The report reveals a systemic failure by much of the industry to engage with even high profile biodiversity risks with a direct impact on businesses' operations and reputation.
For example, despite deforestation being the main focus of biodiversity-related engagement by asset managers, only 31 per cent of managers engage on certifications guaranteeing minimum sustainability standards in the sourcing of palm oil and other soft commodities. Similarly, less than 10 per cent of asset managers indicate that they engage on the issues connected with overfishing, ocean health, and World Heritage Sites protection, and only three of the asset managers analysed mention instances of engagement around the impact of pollinators on businesses.
Meanwhile, over half of asset managers have little interest in improving oversight around the biodiversity risks their portfolios may be facing. Only 46 per cent of asset managers request better disclosure of the impacts of company value chains on biodiversity in their dialogue with companies and only 49 per cent discuss corporate strategy on biodiversity, the study found.
In contrast, engagement with climate risks is more mature with a majority of top asset managers now accepting that climate impacts and the net zero transition present a systemic risk to their portfolios.

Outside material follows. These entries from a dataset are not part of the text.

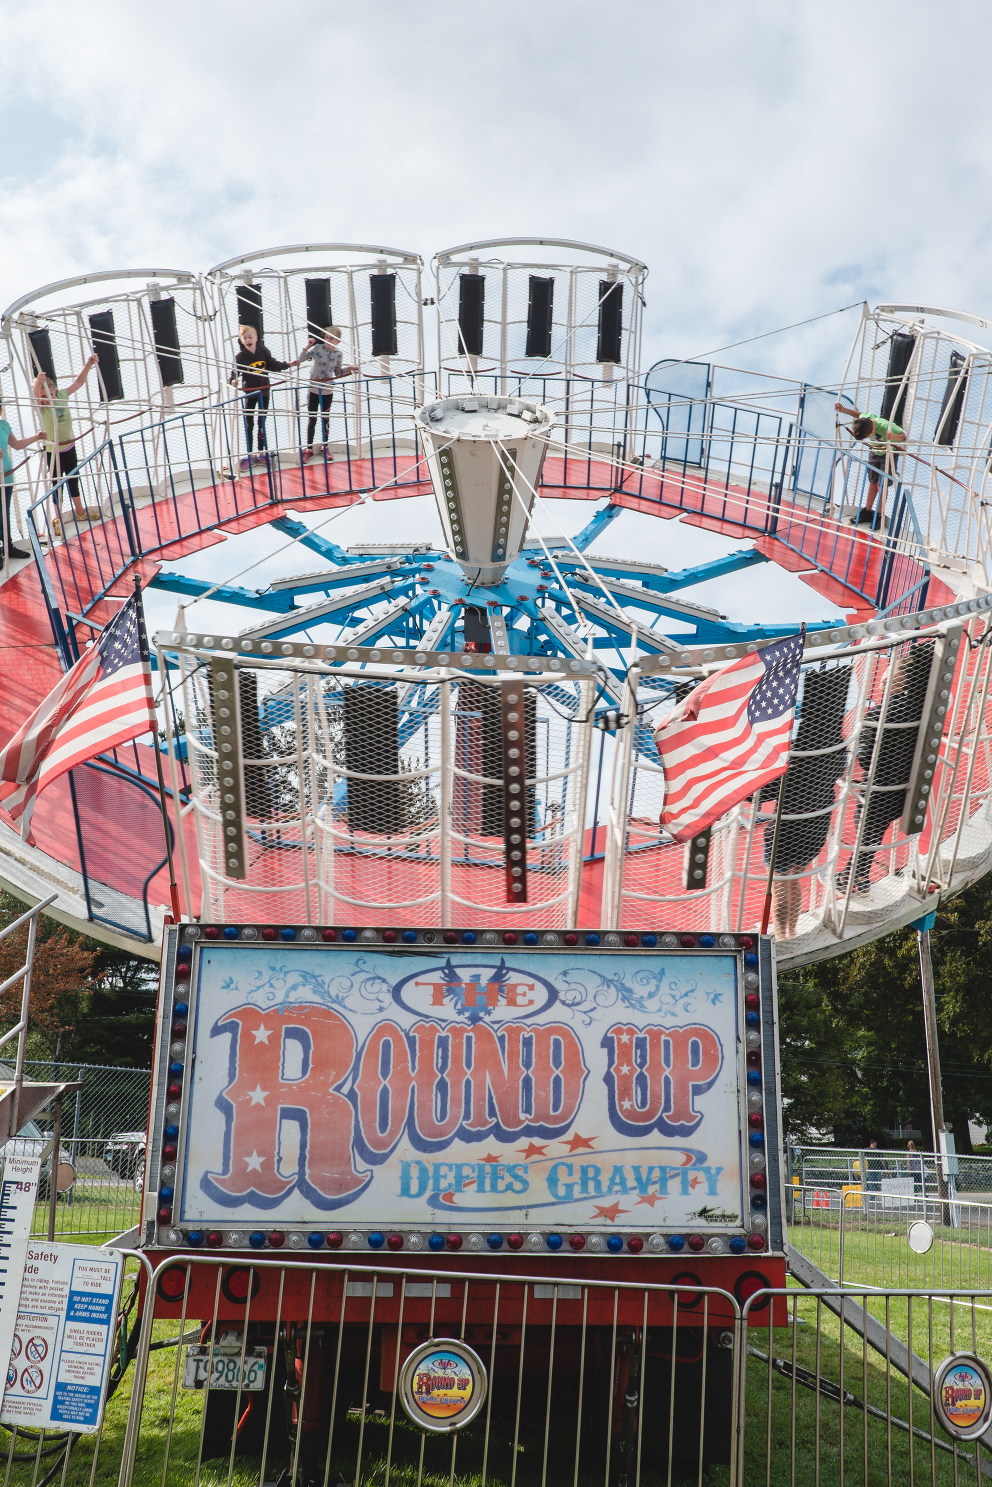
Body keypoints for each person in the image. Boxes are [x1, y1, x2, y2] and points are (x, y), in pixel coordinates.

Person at [759, 665, 851, 939]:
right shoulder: (837, 744)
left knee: (778, 884)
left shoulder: (796, 749)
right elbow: (837, 773)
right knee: (796, 878)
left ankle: (782, 934)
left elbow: (770, 789)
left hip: (787, 825)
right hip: (816, 824)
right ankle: (792, 929)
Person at [835, 643, 934, 896]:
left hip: (878, 790)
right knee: (871, 832)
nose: (881, 679)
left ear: (898, 682)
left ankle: (853, 879)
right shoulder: (920, 710)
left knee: (866, 828)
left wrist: (867, 774)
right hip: (902, 790)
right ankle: (856, 875)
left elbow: (866, 755)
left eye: (888, 675)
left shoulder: (878, 713)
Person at [34, 356, 100, 531]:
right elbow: (34, 399)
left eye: (50, 394)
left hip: (69, 447)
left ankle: (80, 511)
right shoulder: (42, 407)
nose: (47, 398)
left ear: (55, 391)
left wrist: (88, 364)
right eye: (43, 396)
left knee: (73, 479)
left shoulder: (62, 395)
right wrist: (37, 384)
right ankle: (57, 520)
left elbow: (78, 382)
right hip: (53, 451)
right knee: (57, 485)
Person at [229, 325, 294, 468]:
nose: (248, 340)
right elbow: (233, 374)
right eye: (245, 338)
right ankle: (250, 454)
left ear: (256, 338)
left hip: (264, 392)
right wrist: (233, 381)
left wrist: (287, 365)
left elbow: (272, 364)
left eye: (250, 337)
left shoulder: (263, 351)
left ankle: (261, 453)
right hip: (250, 393)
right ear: (241, 341)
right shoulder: (240, 358)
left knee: (262, 423)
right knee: (249, 424)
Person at [834, 401, 906, 529]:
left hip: (889, 453)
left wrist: (893, 436)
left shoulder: (885, 426)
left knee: (881, 485)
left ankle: (879, 515)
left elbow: (903, 436)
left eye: (868, 436)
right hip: (875, 451)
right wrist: (844, 409)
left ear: (873, 429)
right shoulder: (866, 419)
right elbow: (858, 415)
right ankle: (867, 511)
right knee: (873, 482)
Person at [297, 325, 357, 460]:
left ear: (338, 341)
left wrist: (349, 369)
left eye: (332, 338)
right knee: (312, 419)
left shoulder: (338, 354)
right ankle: (309, 448)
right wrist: (307, 346)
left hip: (327, 390)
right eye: (327, 337)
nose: (329, 340)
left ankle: (325, 446)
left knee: (326, 418)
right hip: (313, 389)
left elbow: (337, 372)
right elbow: (301, 359)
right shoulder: (317, 349)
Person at [0, 399, 46, 563]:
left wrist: (37, 437)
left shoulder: (4, 426)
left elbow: (17, 445)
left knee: (4, 513)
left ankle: (8, 547)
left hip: (7, 476)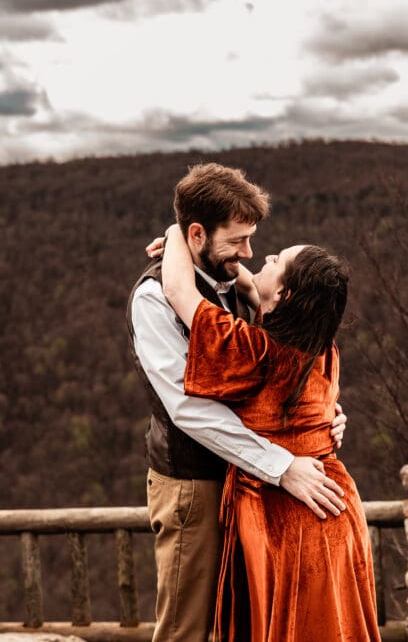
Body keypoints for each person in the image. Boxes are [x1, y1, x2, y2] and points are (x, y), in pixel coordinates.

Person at [126, 163, 348, 642]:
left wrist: (321, 418)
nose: (248, 253)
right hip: (194, 486)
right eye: (238, 240)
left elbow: (277, 378)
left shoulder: (235, 286)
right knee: (187, 628)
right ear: (199, 234)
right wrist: (282, 464)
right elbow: (189, 410)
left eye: (253, 240)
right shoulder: (154, 300)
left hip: (250, 485)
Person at [161, 222, 380, 641]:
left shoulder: (254, 350)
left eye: (276, 260)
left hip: (285, 520)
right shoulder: (322, 346)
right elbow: (247, 284)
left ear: (284, 297)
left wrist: (177, 232)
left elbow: (177, 291)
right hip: (336, 507)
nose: (263, 258)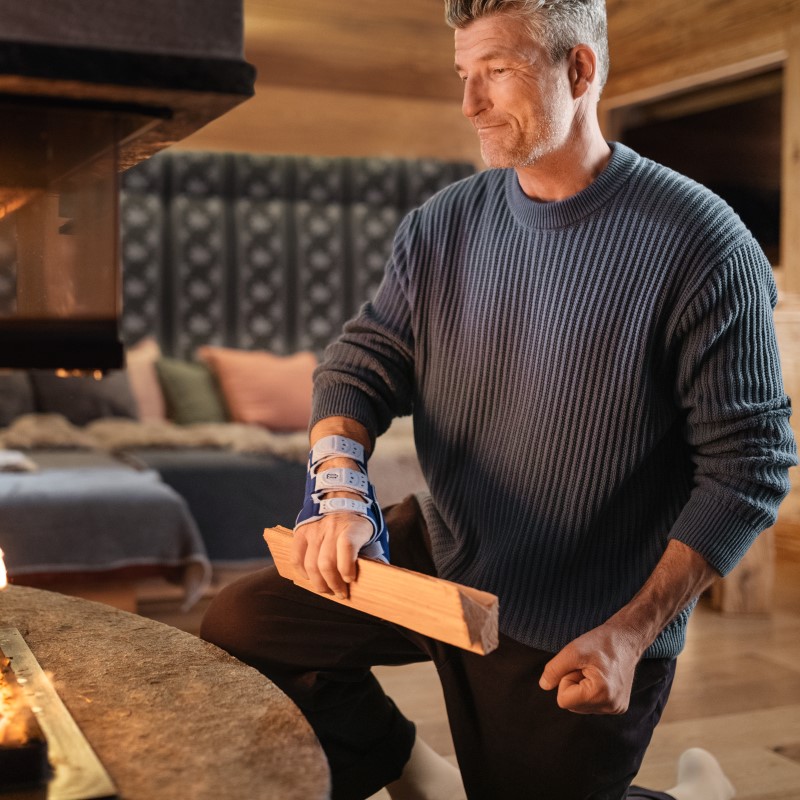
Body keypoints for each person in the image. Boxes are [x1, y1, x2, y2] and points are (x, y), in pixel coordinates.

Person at [201, 1, 797, 798]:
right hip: (446, 555)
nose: (470, 104)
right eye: (463, 74)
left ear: (579, 71)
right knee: (240, 628)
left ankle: (699, 794)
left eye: (498, 72)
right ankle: (396, 759)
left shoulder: (702, 242)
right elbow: (363, 358)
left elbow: (750, 466)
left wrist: (630, 634)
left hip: (586, 612)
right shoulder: (442, 224)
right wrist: (339, 486)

However, translating this realisation into clear policies and effective engagement remains patchy.
ShareAction found 39 per cent of the surveyed asset managers still make no mention of climate change in their public investment policies and only a small percentage make specific commitments relating to portfolio decarbonisation.
The report also highlights how some investors' tacit consent to corporate lobbying against climate policy remains in place, with only 15 per cent of assessed asset managers considering company involvement in trade groups opposing climate policy to be an engagement priority.
Springer said asset managers urgently needed to enhance their understanding of climate and biodiversity risks and significantly enhance engagement across their portfolios or risk fuelling a major environmental and economic crisis.
"The window of opportunity is closing rapidly as we enter a critical decade," she said. "We need transparency and urgent and disciplined action by asset managers, asset owners, regulators and policymakers, for a fundamental shift towards a truly sustainable and resilient global financial system."